For me, the next four chapters, which focus on practical test development projects, provide the most significant contribution of the volume to the language testing literature. Their informed discussion of practical test development considerations throws light on the non-ivory-tower reality of much of language testing. In the first chapter, Anthony Green describes the real-life influences on the development of a test for placing students in different levels of English class. The article looks at the development through both Bachman’s validity argument for test use and Weir & O’Sullivan’s socio-cognitive framework for test validation. Practicality and acceptability considerations arise as a significant additional influence on the shape of the final test. This article should prove interesting reading for test developers.

The next chapter, by Deirdre Burrell and colleagues, describes the development of a diagnostic assessment of language knowledge that a modern languages department in the UK developed for assessing the language knowledge of their trainee teachers. The project members identified gaps in essential knowledge by analyzing student-produced texts and interviewing stakeholders, constructed a diagnostic instrument and revised it based on pilot data, implemented the assessment, and evaluated its effects on the students and the program. The article should prove interesting especially to teacher educators, but also to many others who are interested in implementing assessments that support learning.

The third chapter, by Florescano and colleagues, reports on the development of an English language examination at the University of Veracruz in Mexico.

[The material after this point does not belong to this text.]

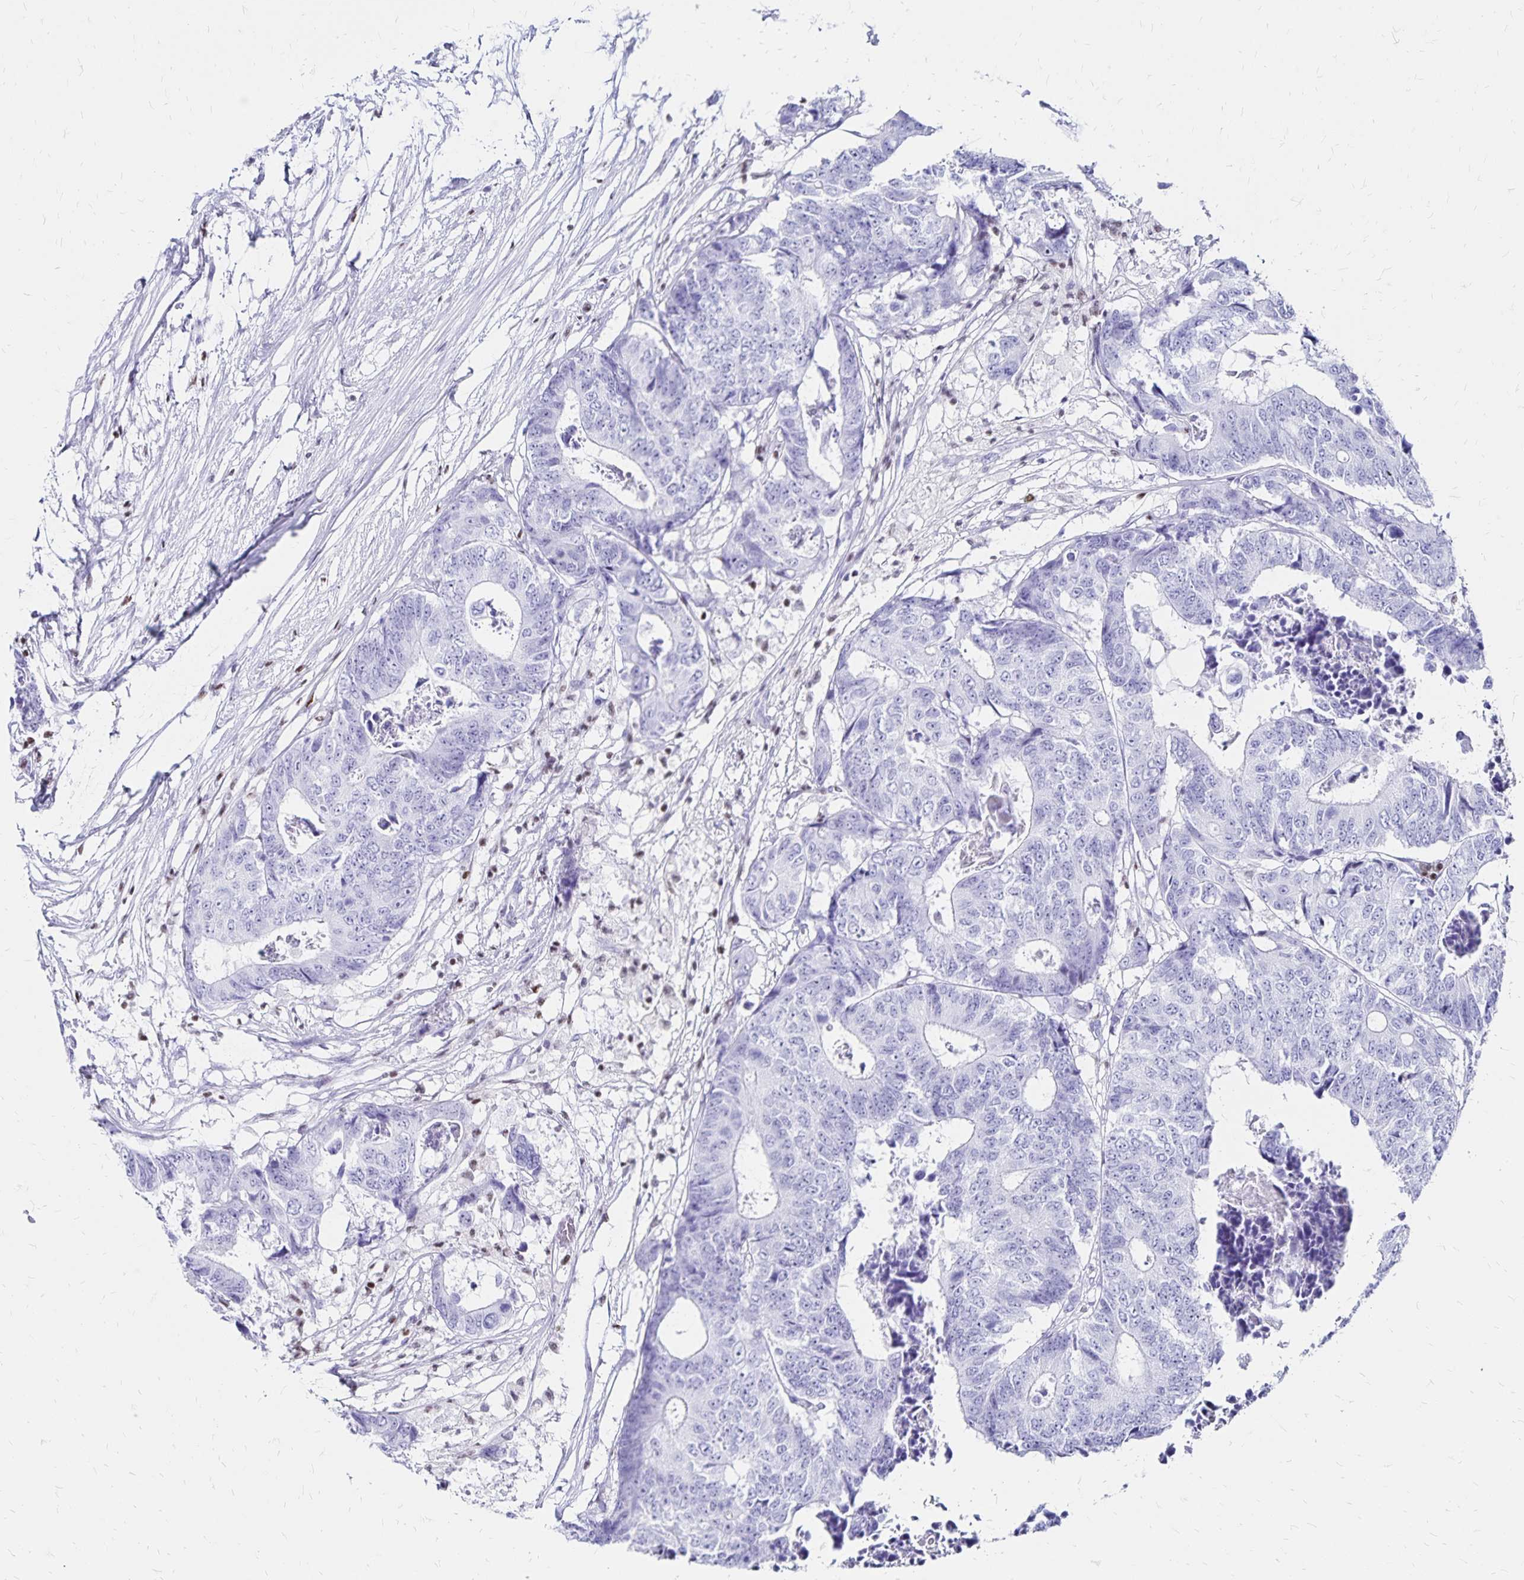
{"staining": {"intensity": "negative", "quantity": "none", "location": "none"}, "tissue": "colorectal cancer", "cell_type": "Tumor cells", "image_type": "cancer", "snomed": [{"axis": "morphology", "description": "Adenocarcinoma, NOS"}, {"axis": "topography", "description": "Colon"}], "caption": "Tumor cells are negative for brown protein staining in colorectal cancer.", "gene": "IKZF1", "patient": {"sex": "female", "age": 48}}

The university assembled a team that, under the guidance of external advisors including O’Sullivan, developed a high-quality examination model that met their needs yet was affordable. The resulting examination suited their contextualized needs better than a broad, international examination. At the same time, the team developed the local expertise to develop and administer a large-scale examination. This chapter is interesting for language testers and administrators considering local examination development.

The fourth practical chapter, by Brown and Jaquith, describes the development and validation of an online rater training and marking system in the United Arab Emirates. Following a summary of research on online training and marking, the authors describe the development and implementation of their local marking system, including design and technical difficulties and their resolution. The article should prove interesting to examination boards that are considering an online marking system for writing.

The last two chapters cover research on test use. In the first, Rea-Dickins, Kiely and Yu report on their study of the use of the IELTS examination in university admissions. After situating their study in existing research, they report the practices they found through document analysis, questionnaires, and interviews. They discuss the power of the language test as a ‘hard’ criterion among more malleable, qualitative considerations, the misinterpretation of a language test score as a content qualification for a course of study, and the limited amount of knowledge about the language test by many administrators who make admission decisions. In the second chapter, O’Dwyer presents a case from a private university school in Turkey, where a new, formative assessment system was introduced into an existing system of language learning. He discusses the administrative and management decisions and procedures that were required to achieve the intended aims of the formative assessment system, from managing change in learner expectations and developing staff expertise, to ensuring resources to support both the assessment and the new learning model that the assessment was intended to engender. This should prove interesting reading to researchers and practitioners who work with validation, especially the consequences of test use.

All in all, O’Sullivan’s edited volume offers a range of perspectives into language testing that has something to offer to many. It is particularly good at showing cases of practical test development. The book is a useful resource for academic advisors and libraries, and individual chapters will prove interesting to a wide range of students and researchers.